Mit einer ausgewogenen Ernährung lässt sich Verhaltensstörungen vorbeugen.

Maßnahmen

Der erste Schritt ist das Separieren von gesunden und gestörten Hühnern und die Ermittlung einer möglichen Ursache. Damit die Opfertiere heilen können, muss darauf geachtet werden, dass das kannibalistische Huhn keinen Reizen ausgesetzt ist.
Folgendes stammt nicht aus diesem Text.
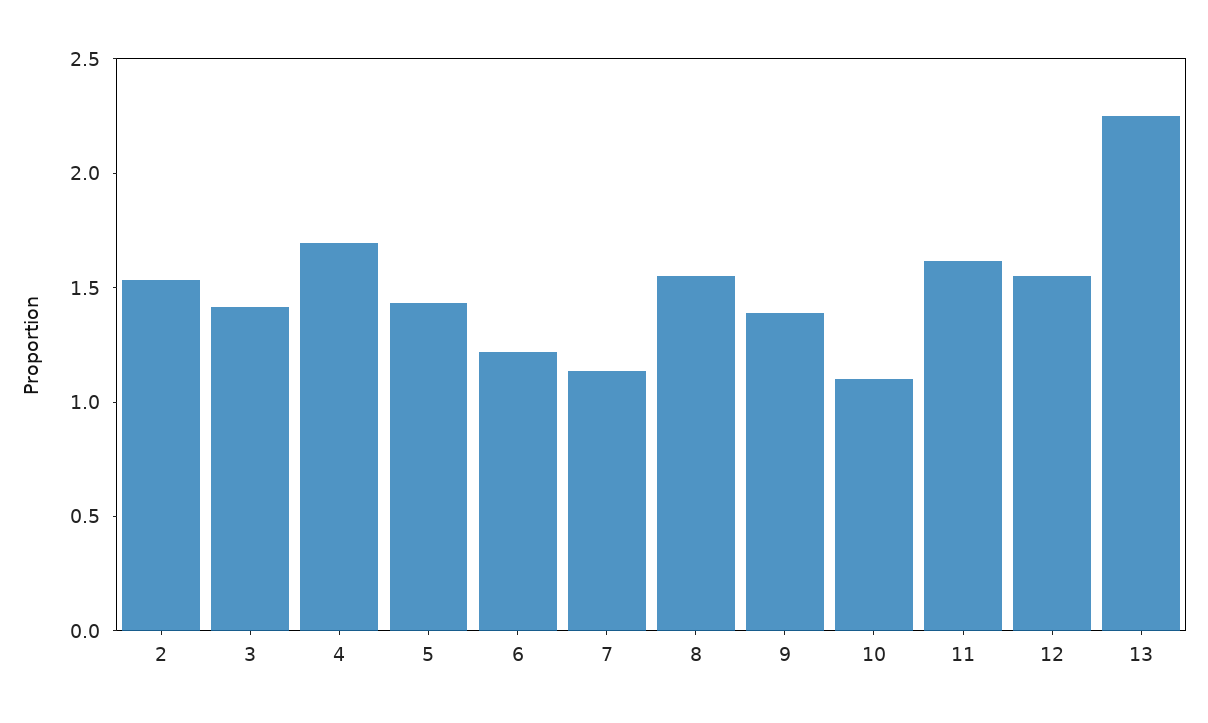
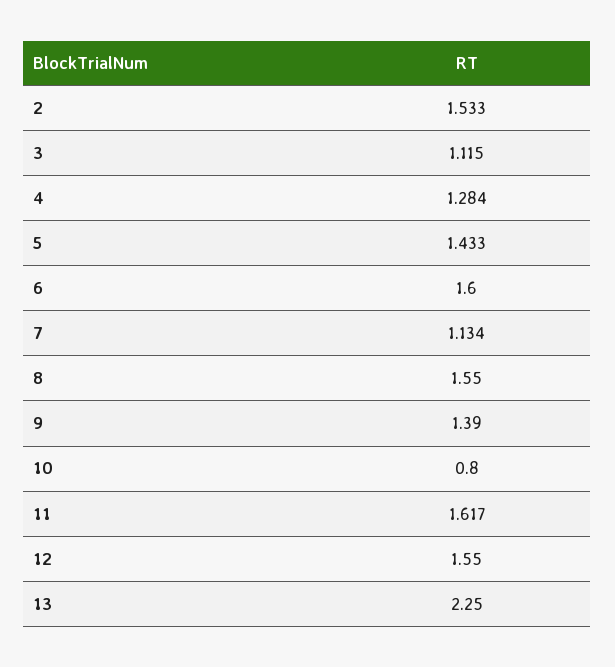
3: 1.4 -> 1.115
4: 1.7 -> 1.284
6: 1.2 -> 1.6
10: 1.1 -> 0.8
Eine Möglichkeit ist die Verwendung von Blauspray am Huhn, wobei so die Wunden desinfiziert werden. Außerdem verschwindet so die rote attraktive Farbe um die Kloake. Des Weiteren gibt es Kannibal-Sprays, die das kannibalistische Huhn durch einen unangenehmen Geruch vom Opfer fernhalten.

Ebenfalls können Halter*innen die Fenster rot streichen und für gelb-rotes Licht im Stall sorgen. Empfehlenswert ist auch das Einrichten von Zonen im Stall – z.B. Freiflächen, Ruheorte, Legeplätze, Futterorte etc. Eine der wichtigsten Maßnahmen ist jedoch die Einhaltung von Hygienemaßnahmen. Sowohl der Stall als auch der Auslauf sind unbedingt sauber zu halten. So können Infektionen über Wunden vermieden werden.

Heilung

Sofern die Opfer des Kannibalismus am Leben bleiben, können Besitzer*innen durch die genannten Maßnahmen die Heilung begünstigen und die Tiere bald wieder normal beobachten.

Bei kannibalistischen Hühnern gibt es zwei Möglichkeiten: Entweder sie heilen von selbst und legen das gestörte Verhalten alleine wieder ab oder es muss den anderen Tieren gegenüber dem Leid ein Ende gesetzt werden und das betroffene Huhn erlöst werden.